While some distributions have a default value that is much higher than what Varnish requires other distributions like RHEL leverage a very conservative value.

The currently enforced value on the system can be read in multiple ways:

[root@Your-Machine ~]# sysctl vm.max_map_count
vm.max_map_count = 262144
[root@Your-Machine ~]# cat /proc/sys/vm/max_map_count
262144

When the value is lower than 262144, the value must be changed using sysctl, and this change must be persisted or it will reset upon next server boot. The following commands persist the change, reload the sysctl configuration and verify the enforced value:

[root@Your-Machine ~]# echo "vm.max_map_count=262144" > /etc/sysctl.d/99-vm-max-map-count.conf
[root@Your-Machine ~]# sysctl --system
[root@Your-Machine ~]# sysctl vm.max_map_count
vm.max_map_count = 262144
[root@Your-Machine ~]# cat /proc/sys/vm/max_map_count
262144

For more detailed information please refer to the documentation of the Linux kernel and of your distribution.

Varnish modules

In 6.0, many Varnish modules (VMODs) are embedded in the varnish-plus package and no extra installation is required.

Modules with third-party package dependencies (libcurl, libmemcached) are available in a separate package called varnish-plus-vmods-extra. This package is not installed by default. In EL9, some of these dependencies are satisfied by packages from the CodeReady Builder (CRB) repository. If you’d like to install varnish-plus-vmods-extra, please enable the CRB repository first:

# Only needed if dnf config-manager is not installed
sudo dnf install -y 'dnf-command(config-manager)'

sudo dnf config-manager --set-enabled crb
sudo dnf install varnish-plus-vmods-extra

The CodeReady Builder repository has different name depending on what OS you are using.
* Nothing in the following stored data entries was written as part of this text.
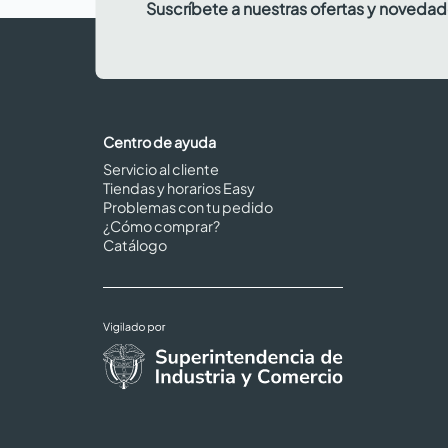
Suscríbete a nuestras ofertas y noveda
Centro de ayuda
Servicio al cliente
Tiendas y horarios Easy
Problemas con tu pedido
¿Cómo comprar?
Catálogo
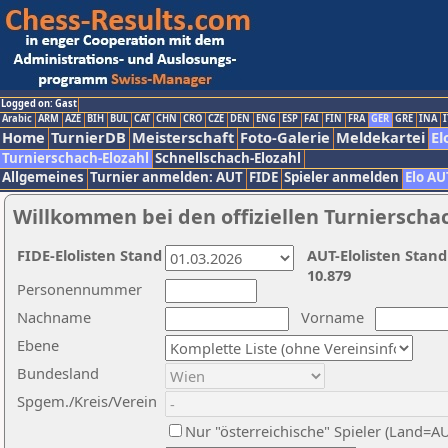
Logged on: Gast
Arabic
ARM
AZE
BIH
BUL
CAT
CHN
CRO
CZE
DEN
ENG
ESP
FAI
FIN
FRA
GER
GRE
INA
I
Home
TurnierDB
Meisterschaft
Foto-Galerie
Meldekartei
El
Turnierschach-Elozahl
Schnellschach-Elozahl
Allgemeines
Turnier anmelden: AUT
FIDE
Spieler anmelden
Elo AU
Willkommen bei den offiziellen Turnierscha
FIDE-Elolisten Stand
AUT-Elolisten Stand
10.879
Personennummer
Nachname
Vorname
Ebene
Bundesland
Spgem./Kreis/Verein
Nur "österreichische" Spieler (Land=A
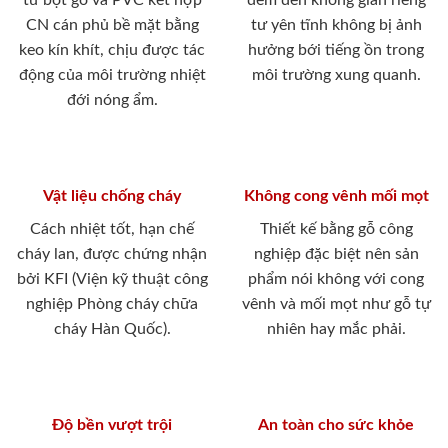
từ bột gỗ và PVC kết hợp
đem đến không gian riêng
CN cán phủ bề mặt bằng
tư yên tĩnh không bị ảnh
keo kín khít, chịu được tác
hưởng bới tiếng ồn trong
động của môi trường nhiệt
môi trường xung quanh.
đới nóng ẩm.
Vật liệu chống cháy
Không cong vênh mối mọt
Cách nhiệt tốt, hạn chế
Thiết kế bằng gỗ công
cháy lan, được chứng nhận
nghiệp đặc biệt nên sản
bởi KFI (Viện kỹ thuật công
phẩm nói không với cong
nghiệp Phòng cháy chữa
vênh và mối mọt như gỗ tự
cháy Hàn Quốc).
nhiên hay mắc phải.
Độ bền vượt trội
An toàn cho sức khỏe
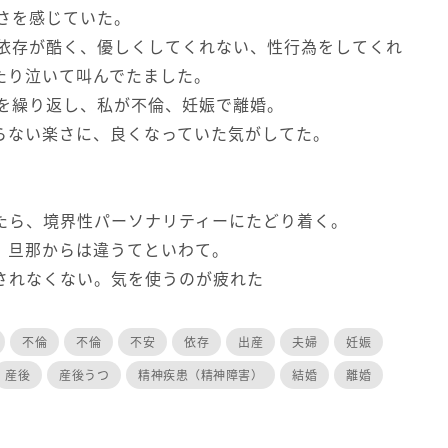
さを感じていた。
の依存が酷く、優しくしてくれない、性行為をしてくれ
たり泣いて叫んでたました。
りを繰り返し、私が不倫、妊娠で離婚。
らない楽さに、良くなっていた気がしてた。
たら、境界性パーソナリティーにたどり着く。
。旦那からは違うてといわて。
されなくない。気を使うのが疲れた
不倫
不倫
不安
依存
出産
夫婦
妊娠
産後
産後うつ
精神疾患（精神障害）
結婚
離婚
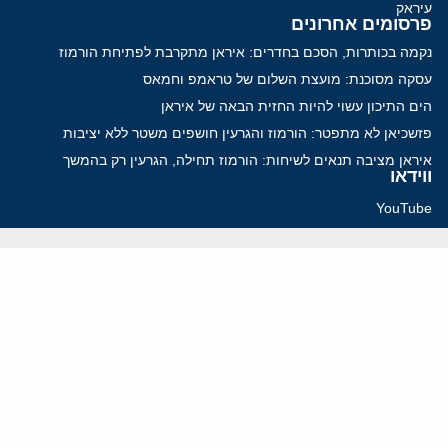
עיראק
פרסומים אחרונים
נקמה בכותרות, הסכם בחדרים: איראן מתקרבת לפתיחת הורמוז
עסקה מסוכנת: מועצת השלום של טראמפ וחמאס
הים התיכון עשוי להיות החזית הבאה של איראן
פזשכיאן לא מתפטר: הורמוז והגרעין חושפים משטר ללא יציבות
איראן מציבה תנאים לשיחות: הורמוז תחילה, הגרעין רק בהמשך
ווידאו
YouTube
ארכיון שמע
הרצאות
המרכז הירושלמי לענייני חוץ וביטחון
בית מילקן רחוב תל חי 13, ירושלים 9210717
info@jcpa.org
In AlmaLinux 9 and Rocky Linux 9 its called crb. With Red Hat Enterprise Linux 9 the actual name depends on the cloud provider but should usually contain codeready-builder-for-rhel:

sudo dnf config-manager --set-enabled '*codeready-builder-for-rhel*'

The command dnf repolist --all will print the exact name of all available repositories, including the CodeReady Builder repository.